Gerade bei der Behandlung der Hepatitis C zeigt sich die Stigmatisierung von drogenabhängigen Menschen. Sie profitieren immer noch nicht in ausreichendem Maße von den Fortschritten, obwohl sie nahezu die Hälfte aller mit Hepatitis C infizierten Patienten ausmachen. Die Redaktion der Suchttherapie sprach über diese Problematik mit dem Experten Dr. Jörg Gölz.

? Herr Dr. Gölz, was sind für Sie die Meilensteine in der Geschichte der Hepatitis C ?

Zunächst einmal die Entdeckung und die Darstellung des HC-Virus vor 20 Jahren. Damit trat dieses Virus aus seiner Anonymität als Erreger der Non-A-Non-B-Hepatitis hervor. Struktur und Replikations-zyklus konnten bald aufgeklärt werden. Man konnte sich jetzt an Therapiestudien heranmachen.
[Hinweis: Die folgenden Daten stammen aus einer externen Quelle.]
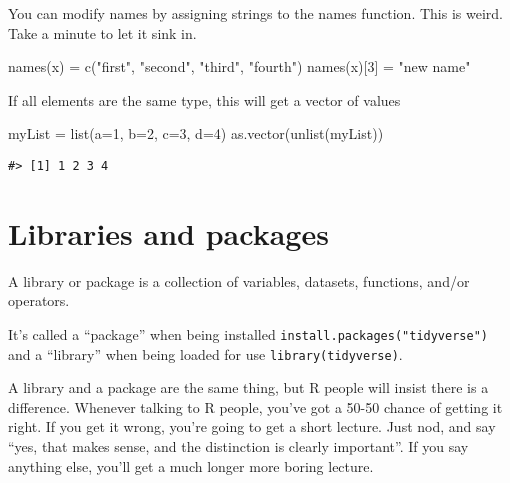 \documentclass[
]{book}
\newenvironment{Shaded}{\begin{snugshade}}{\end{snugshade}}
\newcommand{\AttributeTok}[1]{\textcolor[rgb]{0.77,0.63,0.00}{#1}}
\newcommand{\DecValTok}[1]{\textcolor[rgb]{0.00,0.00,0.81}{#1}}
\newcommand{\FunctionTok}[1]{\textcolor[rgb]{0.00,0.00,0.00}{#1}}
\newcommand{\NormalTok}[1]{#1}
\newcommand{\OtherTok}[1]{\textcolor[rgb]{0.56,0.35,0.01}{#1}}
\newcommand{\StringTok}[1]{\textcolor[rgb]{0.31,0.60,0.02}{#1}}
\begin{document}
You can modify names by assigning strings to the names function. This is weird. Take a minute to let it sink in.

\begin{Shaded}
\begin{Highlighting}[]
\FunctionTok{names}\NormalTok{(x) }\OtherTok{=} \FunctionTok{c}\NormalTok{(}\StringTok{"first"}\NormalTok{, }\StringTok{"second"}\NormalTok{, }\StringTok{"third"}\NormalTok{, }\StringTok{"fourth"}\NormalTok{)}
\FunctionTok{names}\NormalTok{(x)[}\DecValTok{3}\NormalTok{] }\OtherTok{=} \StringTok{"new name"}
\end{Highlighting}
\end{Shaded}

If all elements are the same type, this will get a vector of values

\begin{Shaded}
\begin{Highlighting}[]
\NormalTok{myList }\OtherTok{=} \FunctionTok{list}\NormalTok{(}\AttributeTok{a=}\DecValTok{1}\NormalTok{, }\AttributeTok{b=}\DecValTok{2}\NormalTok{, }\AttributeTok{c=}\DecValTok{3}\NormalTok{, }\AttributeTok{d=}\DecValTok{4}\NormalTok{)}
\FunctionTok{as.vector}\NormalTok{(}\FunctionTok{unlist}\NormalTok{(myList))}
\end{Highlighting}
\end{Shaded}

\begin{verbatim}
#> [1] 1 2 3 4
\end{verbatim}

\hypertarget{libraries-and-packages}{%
\chapter{Libraries and packages}\label{libraries-and-packages}}

A library or package is a collection of variables, datasets, functions, and/or operators.

It's called a ``package'' when being installed \texttt{install.packages("tidyverse")} and a ``library'' when being loaded for use \texttt{library(tidyverse)}.

A library and a package are the same thing, but R people will insist there is a difference. Whenever talking to R people, you've got a 50-50 chance of getting it right. If you get it wrong, you're going to get a short lecture. Just nod, and say ``yes, that makes sense, and the distinction is clearly important''. If you say anything else, you'll get a much longer more boring lecture.
\end{document}
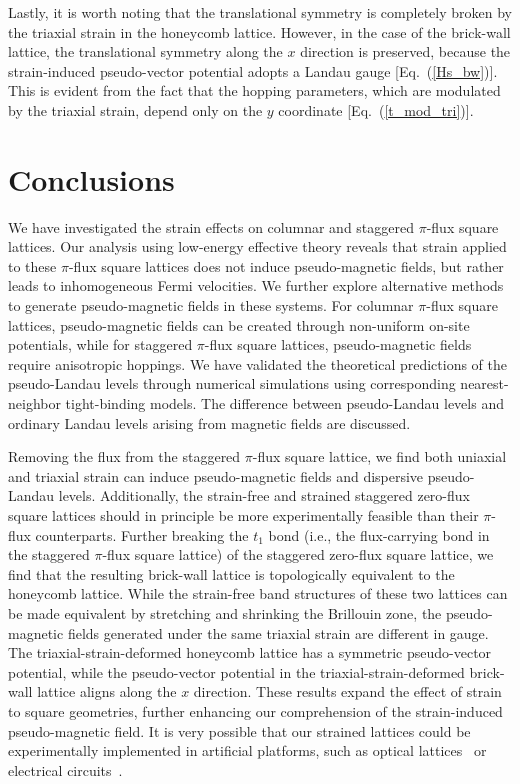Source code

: \documentclass[aps, twocolumn, floatfix, superscriptaddress, prb]{revtex4-1}
\begin{document}
Lastly, it is worth noting that the translational symmetry is completely broken by the triaxial strain in the honeycomb lattice. However, in the case of the brick-wall lattice, the translational symmetry along the $x$ direction is preserved, because the strain-induced pseudo-vector potential adopts a Landau gauge [Eq.~(\ref{Hs_bw})]. This is evident from the fact that the hopping parameters, which are modulated by the triaxial strain, depend only on the $y$ coordinate [Eq.~(\ref{t_mod_tri})].


\section{Conclusions}
\label{sec8}
We have investigated the strain effects on columnar and staggered $\pi$-flux square lattices. Our analysis using low-energy effective theory reveals that strain applied to these $\pi$-flux square lattices does not induce pseudo-magnetic fields, but rather leads to inhomogeneous Fermi velocities. We further explore alternative methods to generate pseudo-magnetic fields in these systems. For columnar $\pi$-flux square lattices, pseudo-magnetic fields can be created through non-uniform on-site potentials, while for staggered $\pi$-flux square lattices, pseudo-magnetic fields require anisotropic hoppings. We have validated the theoretical predictions of the pseudo-Landau levels through numerical simulations using corresponding nearest-neighbor tight-binding models. The difference between pseudo-Landau levels and ordinary Landau levels arising from magnetic fields are discussed.

Removing the flux from the staggered $\pi$-flux square lattice, we find both uniaxial and triaxial strain can induce pseudo-magnetic fields and dispersive pseudo-Landau levels. Additionally, the strain-free and strained staggered zero-flux square lattices should in principle be more experimentally feasible than their $\pi$-flux counterparts. Further breaking the $t_1$ bond (i.e., the flux-carrying bond in the staggered $\pi$-flux square lattice) of the staggered zero-flux square lattice, we find that the resulting brick-wall lattice is topologically equivalent to the honeycomb lattice. While the strain-free band structures of these two lattices can be made equivalent by stretching and shrinking the Brillouin zone, the pseudo-magnetic fields generated under the same triaxial strain are different in gauge. The triaxial-strain-deformed honeycomb lattice has a symmetric pseudo-vector potential, while the pseudo-vector potential in the triaxial-strain-deformed brick-wall lattice aligns along the $x$ direction.
These results expand the effect of strain to square geometries, further enhancing our comprehension of the strain-induced pseudo-magnetic field. It is very possible that our strained lattices could be experimentally implemented in artificial platforms, such as optical lattices~\cite{aidelsburger2013, miyake2013} or electrical circuits~\cite{lee2018}.
\end{document}
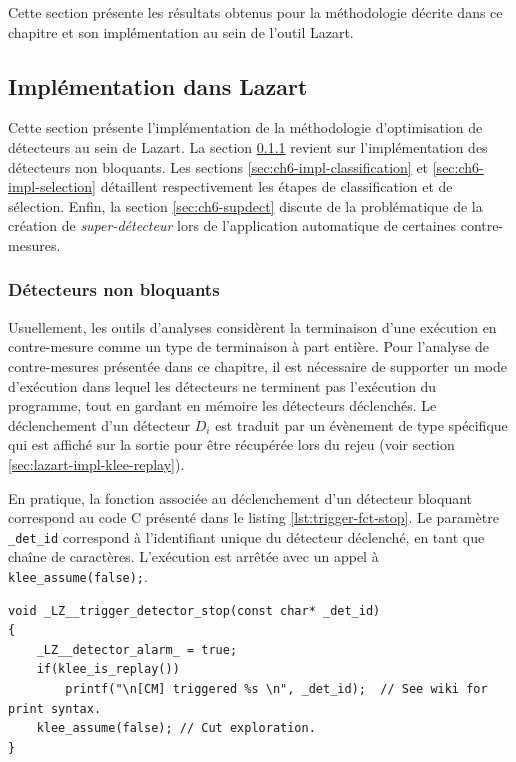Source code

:         Cette section présente les résultats obtenus pour la méthodologie décrite dans ce chapitre et son implémentation au sein de l'outil Lazart.
        
        \subsection{Implémentation dans Lazart}
        \label{sec:ch6-impl}

            Cette section présente l'implémentation de la méthodologie d'optimisation de détecteurs au sein de Lazart.
            La section \ref{sec:ch6-non block} revient sur l'implémentation des détecteurs non bloquants. 
            Les sections \ref{sec:ch6-impl-classification} et \ref{sec:ch6-impl-selection} détaillent respectivement les étapes de classification et de sélection.
            Enfin, la section \ref{sec:ch6-supdect} discute de la problématique de la création de \textit{super-détecteur} lors de l'application automatique de certaines contre-mesures.

            \subsubsection{Détecteurs non bloquants}
            \label{sec:ch6-non block}
        
                Usuellement, les outils d'analyses considèrent la terminaison d'une exécution en contre-mesure comme un type de terminaison à part entière.                 
                Pour l'analyse de contre-mesures présentée dans ce chapitre, il est nécessaire de supporter un mode d'exécution dans lequel les détecteurs ne terminent pas l'exécution du programme, tout en gardant en mémoire les détecteurs déclenchés. 
                Le déclenchement d'un détecteur $D_i$ est traduit par un évènement de type spécifique qui est affiché sur la sortie pour être récupérée lors du rejeu (voir section \ref{sec:lazart-impl-klee-replay}).   
            
                En pratique, la fonction associée au déclenchement d'un détecteur bloquant correspond au code C présenté dans le listing \ref{lst:trigger-fct-stop}. Le paramètre \texttt{\_det\_id} correspond à l'identifiant unique du détecteur déclenché, en tant que chaîne de caractères. 
                L'exécution est arrêtée avec un appel à \texttt{klee\_assume(false);}.
    
\begin{lstlisting}     
void _LZ__trigger_detector_stop(const char* _det_id)
{
    _LZ__detector_alarm_ = true;
    if(klee_is_replay())
        printf("\n[CM] triggered %s \n", _det_id);  // See wiki for print syntax.
    klee_assume(false); // Cut exploration.
}
\end{lstlisting}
Der 2. Meilenstein war die Entdeckung, dass Ribavirin in Kombination mit Interferon zu erheblich besseren Behandlungsergebnissen führt als die Monotherapie. Vor 10 Jahren folgte dann ein neuer Meilenstein in der Therapie: die Einführung des pegylierten Interferons, mit dem für eine Woche konstante Interferon-Blutspiegel gesichert werden konnten.

Mit der Entwicklung der Hemmer der Protease und der Polymerase des HC-Virus treten wir im Augenblick in eine neue, noch erfolgreichere Therapiephase ein, wo über alle Genotypen mit Erfolgsraten von 80 – 100 % gerechnet werden darf. Eine zusätzliche Verbesserung ist heute die Individualisierung der Therapiedauer mit der "response-guided" Therapie.

? Profitieren Drogenabhängige gleichermaßen von der medizinischen Fortentwicklung?

Bisher in keiner Weise, obwohl sie die Hälfte aller HCV-Infizierten repräsentieren.

? Was sind die Gründe für die Ungleichbehandlung ?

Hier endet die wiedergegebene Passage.